Um consórcio onde participam as duas empresas foi escolhido para desenvolver uma prova de conceito sobre serviços de suporte à indústria da energia eólica

Um grupo de empresas liderado pela GMV, e no qual participa a REN vai desenvolver o projecto ISSWIND, uma prova de conceito sobre
serviços de apoio ao sector da energia eólica, para a Agência Espacial Europeia. Os parceiros do consórcio incluem ainda a BMT ARGOSS, REN e a Carbon Trust.

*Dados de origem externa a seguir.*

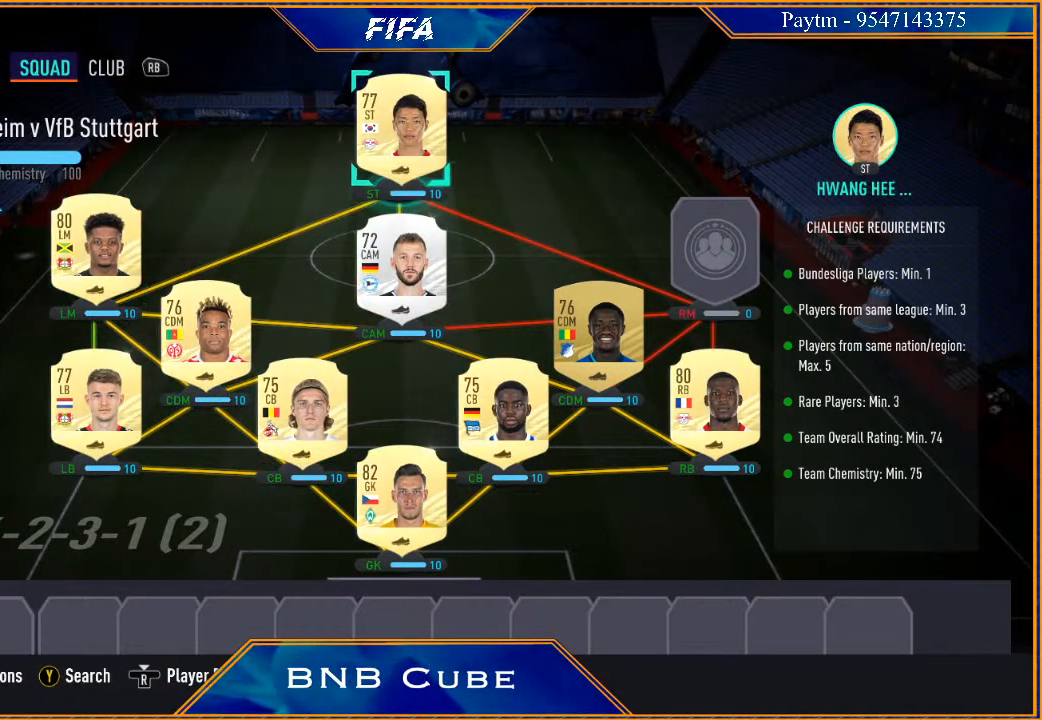
{"buttons": [], "left_stick": "center", "right_stick": "center", "events": [[33, "A", "up"], [133, "left_stick", "right"], [300, "left_stick", "center"]]}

O ISSWIND responde à necessidade da Agência Espacial Europeia de investigar todas as formas possíveis da informação obtida por satélites, seus derivados ou produtos de suporte e serviços, contribuir para reduzir o custo por megawatt (MW), de energia produzido, pela aplicação dos produtos e serviços em todo o ciclo de vida completo de um parque eólico – explica um comunicado. A expectativa, acrescenta o mesmo, é de que o ISSWIND forneça previsões e informações de valor acrescentado de apoio à decisão para os diferentes tipos de intervenientes no contexto eólico, como fabricantes industriais, operadores de redes de transporte (TSO), operadores de redes de distribuição (DSO), operadores de mercado, órgãos reguladores e entidades financeiras.

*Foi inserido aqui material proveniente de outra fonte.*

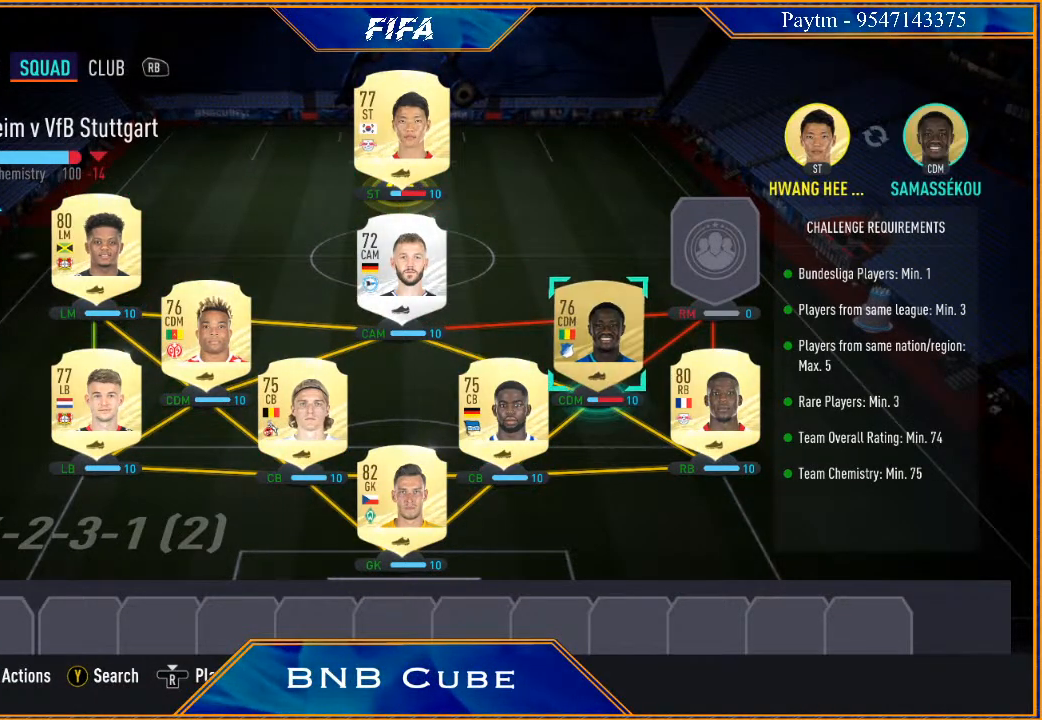
{"buttons": [], "left_stick": "center", "right_stick": "center", "events": [[300, "left_stick", "up-right"], [400, "left_stick", "center"]]}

A missão do projecto é analisar o potencial de soluções integradas (espaço e terrestre) e serviços associados para apoiar a comunidade de energia eólica nas tarefas de planeamento, operação e manutenção de parques eólicos de energia, tanto on-shore como off-shore. O programa aborda um dos principais objectivos estratégicos à escala europeia: até 2020, ter 20% de energia da UE proveniente de fontes renováveis.

De acordo com a GMV, a solução integrada ISSWIND combinará várias tecnologias por satélite: telecomunicações, observação da Terra e navegação por satélite.  No campo da meteorologia, a navegação por satélite está a emergir como uma fonte adicional de observação do estado da atmosfera.

A determinação precisa do atraso troposférico no sinal GNSS (seja GPS, Galileo, etc.) permite a criação de modelos atmosféricos das vizinhanças dos parques eólicos, explica um comunicado da empresa.